STUDY MATERIAL START

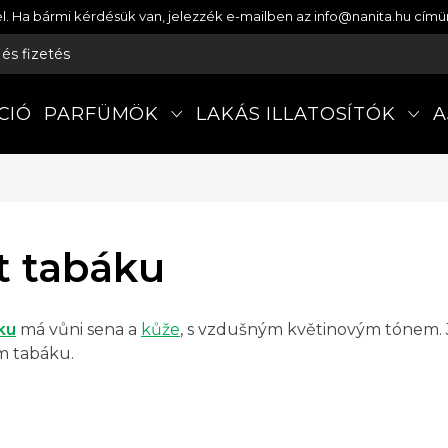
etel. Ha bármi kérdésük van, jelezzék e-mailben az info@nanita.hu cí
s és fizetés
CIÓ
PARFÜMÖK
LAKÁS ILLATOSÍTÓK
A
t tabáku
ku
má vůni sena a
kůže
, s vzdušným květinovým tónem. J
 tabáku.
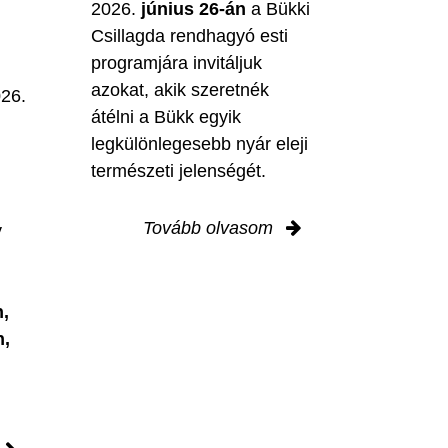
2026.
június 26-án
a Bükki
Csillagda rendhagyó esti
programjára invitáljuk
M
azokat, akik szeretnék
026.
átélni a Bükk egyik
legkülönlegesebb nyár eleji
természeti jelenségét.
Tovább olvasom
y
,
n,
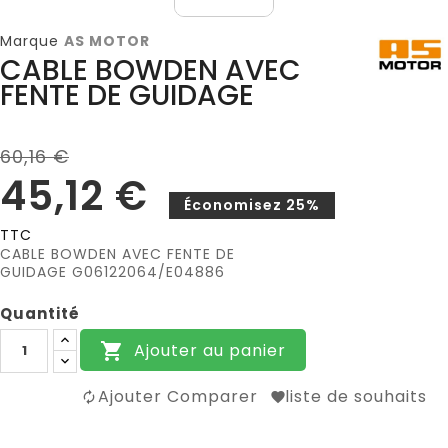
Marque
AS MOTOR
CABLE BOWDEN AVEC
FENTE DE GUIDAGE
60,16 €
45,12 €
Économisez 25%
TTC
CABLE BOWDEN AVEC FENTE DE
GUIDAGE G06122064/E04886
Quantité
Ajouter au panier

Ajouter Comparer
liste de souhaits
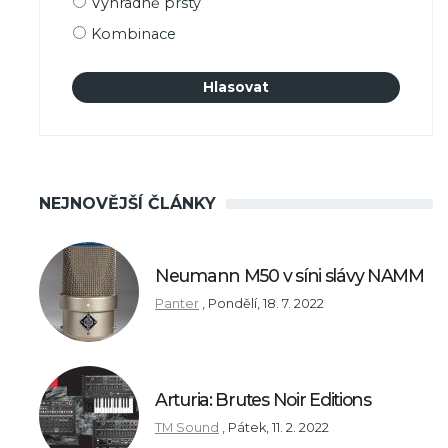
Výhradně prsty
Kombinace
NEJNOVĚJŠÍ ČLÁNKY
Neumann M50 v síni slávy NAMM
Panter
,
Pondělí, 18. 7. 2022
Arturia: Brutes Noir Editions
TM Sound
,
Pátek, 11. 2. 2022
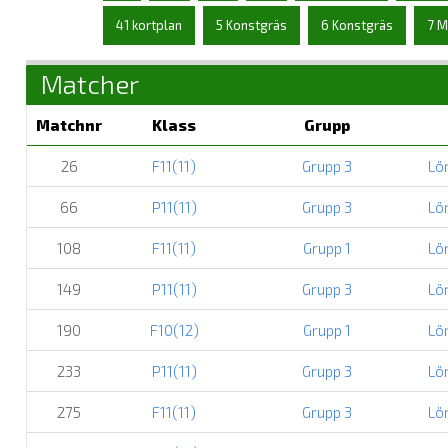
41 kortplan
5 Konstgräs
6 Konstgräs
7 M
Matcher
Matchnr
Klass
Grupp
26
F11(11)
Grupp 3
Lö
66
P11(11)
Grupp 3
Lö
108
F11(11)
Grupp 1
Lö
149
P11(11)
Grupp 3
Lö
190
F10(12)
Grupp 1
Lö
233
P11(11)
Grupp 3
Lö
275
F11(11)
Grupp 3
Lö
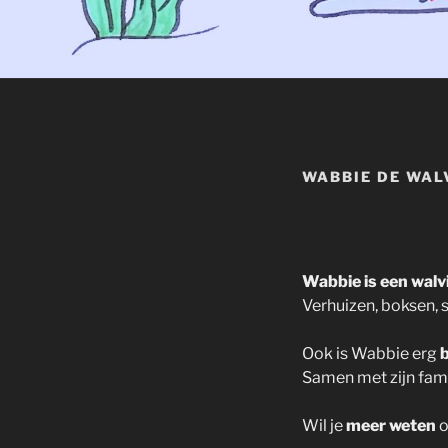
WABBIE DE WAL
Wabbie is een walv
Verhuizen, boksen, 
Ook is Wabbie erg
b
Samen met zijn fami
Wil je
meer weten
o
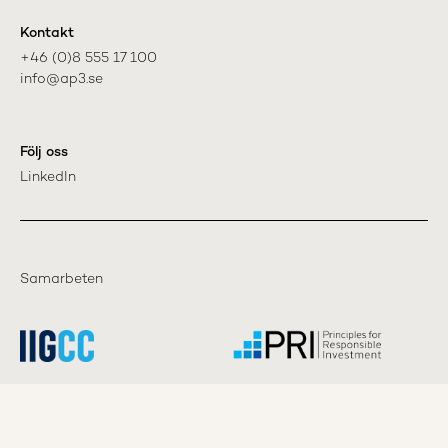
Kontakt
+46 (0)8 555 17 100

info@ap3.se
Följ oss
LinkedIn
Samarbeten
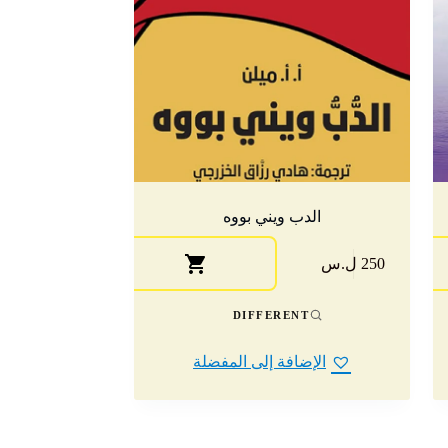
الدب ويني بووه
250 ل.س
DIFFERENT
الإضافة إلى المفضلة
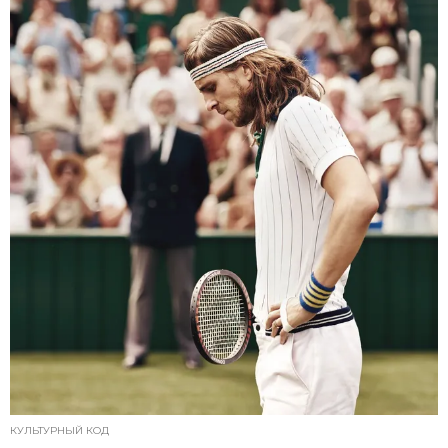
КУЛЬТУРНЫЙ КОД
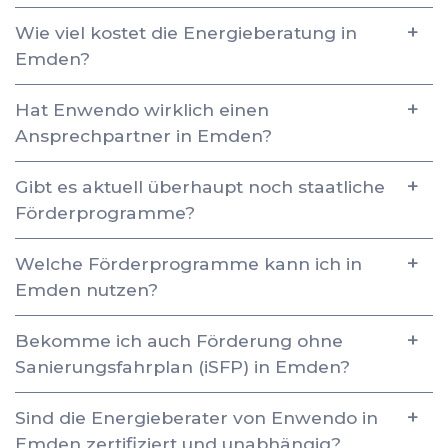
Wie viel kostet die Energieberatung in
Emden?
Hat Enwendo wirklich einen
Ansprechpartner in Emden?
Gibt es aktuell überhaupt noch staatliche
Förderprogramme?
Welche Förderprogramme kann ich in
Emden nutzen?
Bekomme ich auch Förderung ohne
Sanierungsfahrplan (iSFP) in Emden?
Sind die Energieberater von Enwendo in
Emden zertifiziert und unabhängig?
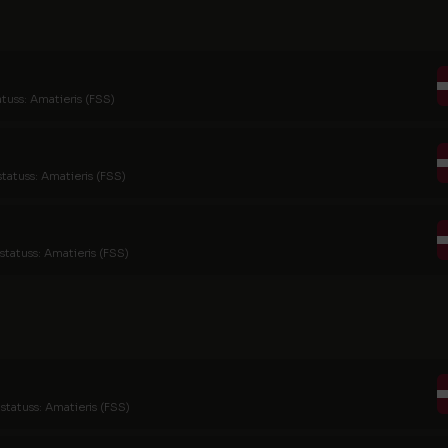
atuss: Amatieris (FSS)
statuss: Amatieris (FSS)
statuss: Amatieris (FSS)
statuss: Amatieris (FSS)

STUDY MATERIAL END

THE PROBLEM: In the listing above, find the line containing "Sind die Energieberater von Enwendo in" and restate it and every later line verbatim, with the pictures left out.

SOLUTION FOR THIS TASK:
Sind die Energieberater von Enwendo in
Emden zertifiziert und unabhängig?
atuss: Amatieris (FSS)
statuss: Amatieris (FSS)
statuss: Amatieris (FSS)
statuss: Amatieris (FSS)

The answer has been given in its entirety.